The full listing, written out exactly and without images, is the expected result.

== Segment start ==

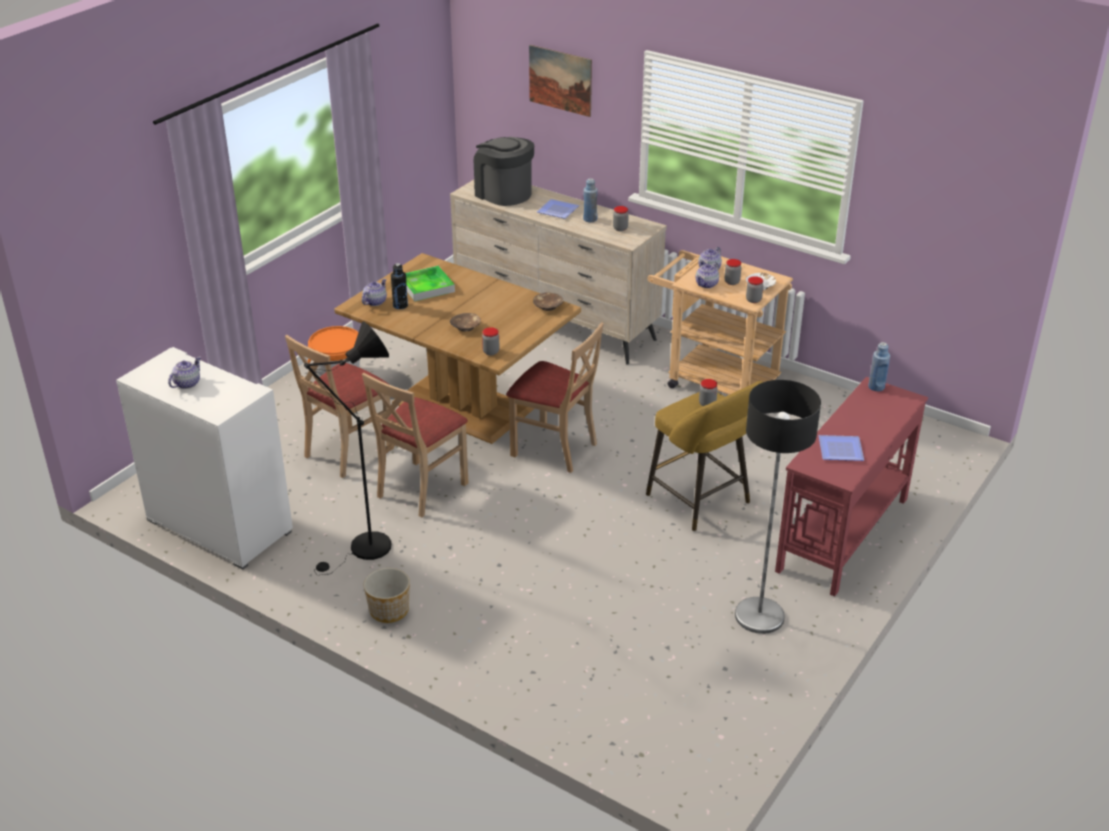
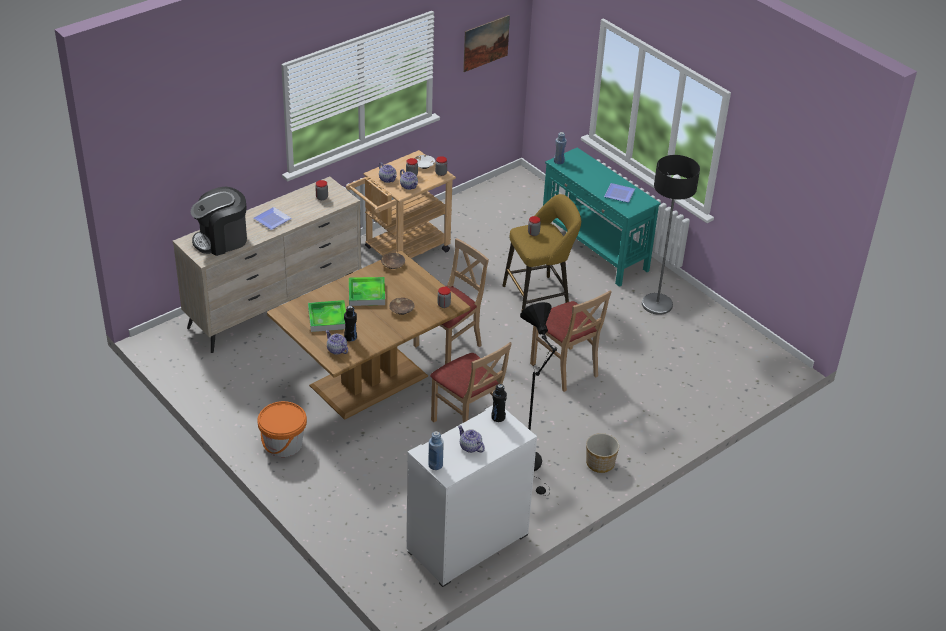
camera: 75 degrees left, 5 degrees up
beige chair [285,335,394,478] -> beige chair moved to [530,290,612,392]
picture [529,45,592,117] -> picture moved to [463,15,510,72]
blue bottle [583,178,598,222] -> blue bottle moved to [429,431,444,470]
red console table [775,377,928,596] -> turquoise console table [543,148,661,287]
none -> tray [349,277,385,306]
none -> black bottle [491,384,507,422]

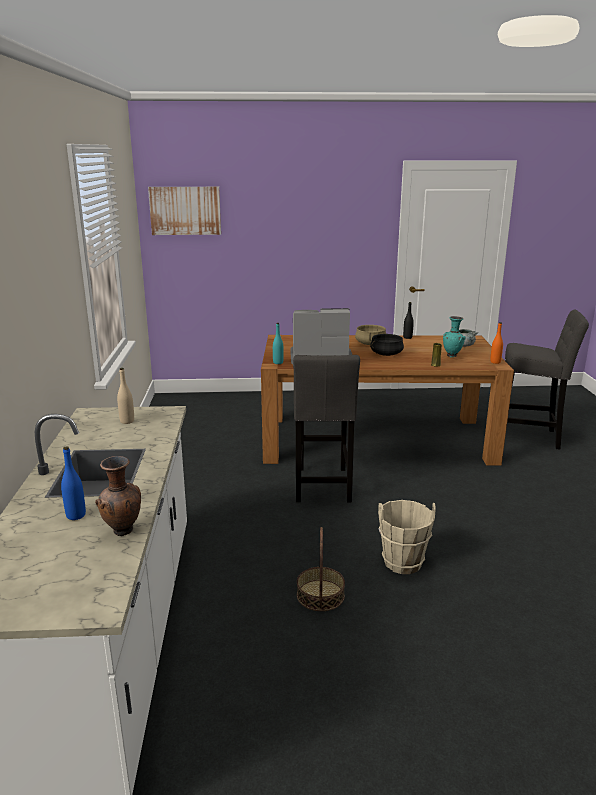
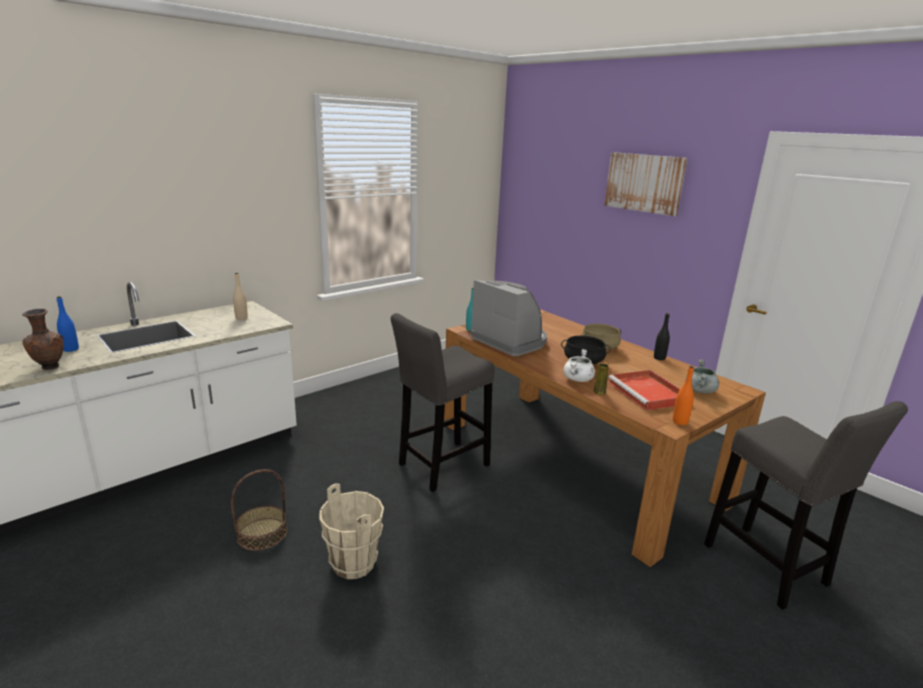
camera: 50 degrees right, 0 degrees up
picture [148,187,221,235] -> picture moved to [604,152,687,216]
turquoise vase [443,316,465,357] -> red tray [608,370,680,410]
none -> white cooking pot [563,349,595,382]

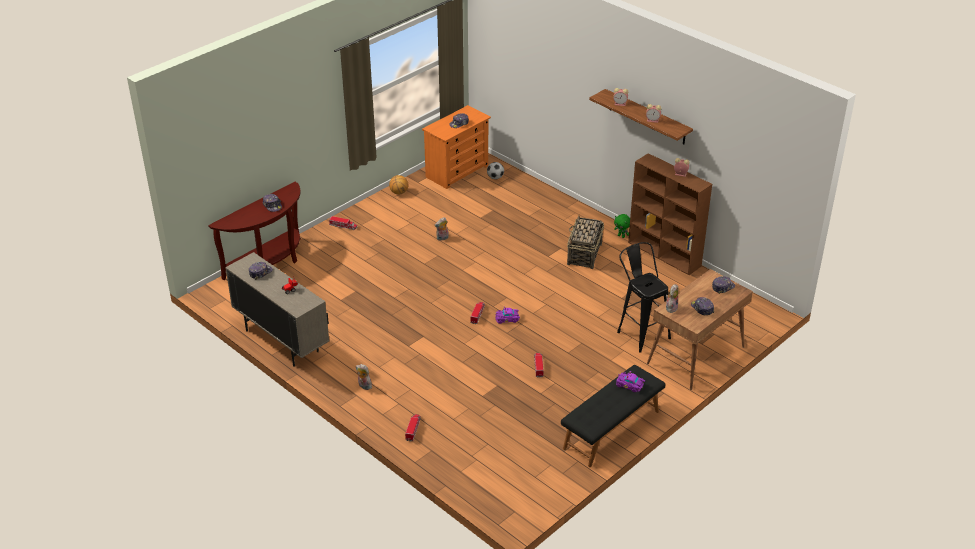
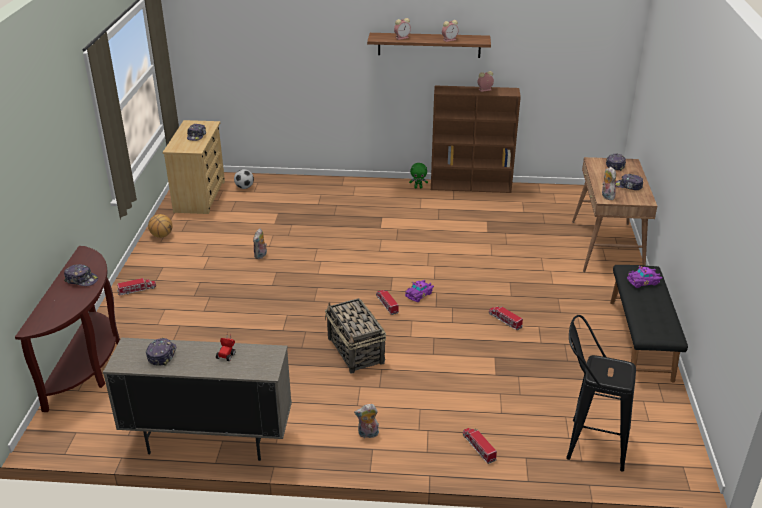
camera: 40 degrees left, 5 degrees down
orange dresser [422,105,491,189] -> beige dresser [162,120,225,214]
basket [567,216,604,269] -> basket moved to [325,298,386,374]
black stool [617,242,671,353] -> black stool moved to [566,315,636,472]

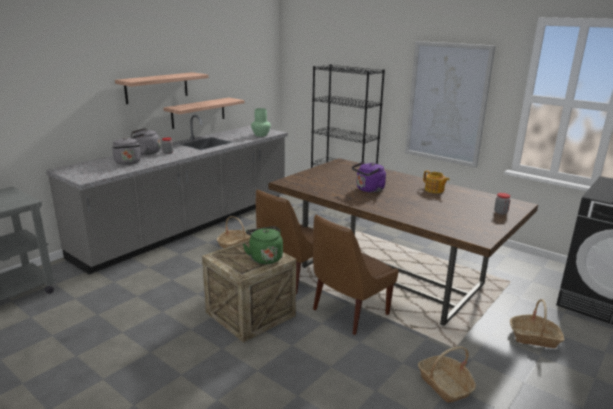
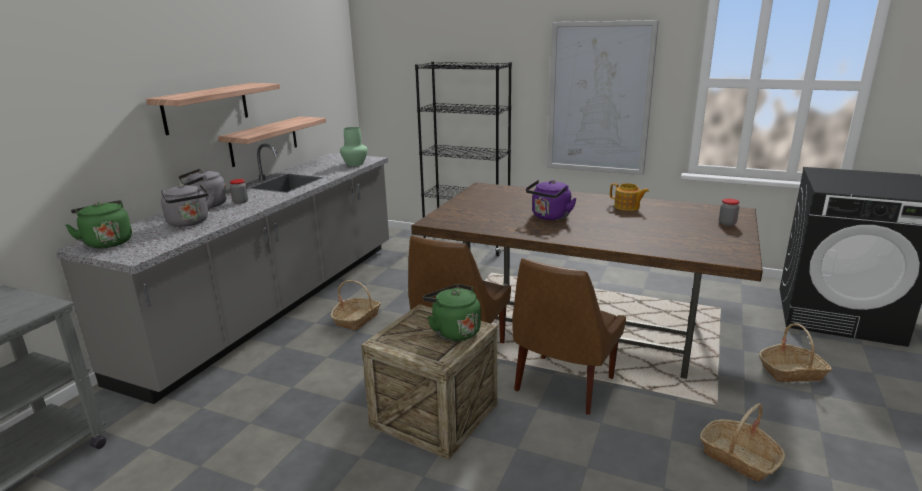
camera: 15 degrees left, 0 degrees up
none -> green kettle [65,200,132,249]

== Segment end ==

» **Answer space**
camera: 75 degrees left, 5 degrees up
beige chair [285,335,394,478] -> beige chair moved to [530,290,612,392]
picture [529,45,592,117] -> picture moved to [463,15,510,72]
blue bottle [583,178,598,222] -> blue bottle moved to [429,431,444,470]
red console table [775,377,928,596] -> turquoise console table [543,148,661,287]
none -> tray [349,277,385,306]
none -> black bottle [491,384,507,422]

camera: 50 degrees right, 0 degrees up
picture [148,187,221,235] -> picture moved to [604,152,687,216]
turquoise vase [443,316,465,357] -> red tray [608,370,680,410]
none -> white cooking pot [563,349,595,382]

camera: 40 degrees left, 5 degrees down
orange dresser [422,105,491,189] -> beige dresser [162,120,225,214]
basket [567,216,604,269] -> basket moved to [325,298,386,374]
black stool [617,242,671,353] -> black stool moved to [566,315,636,472]

camera: 15 degrees left, 0 degrees up
none -> green kettle [65,200,132,249]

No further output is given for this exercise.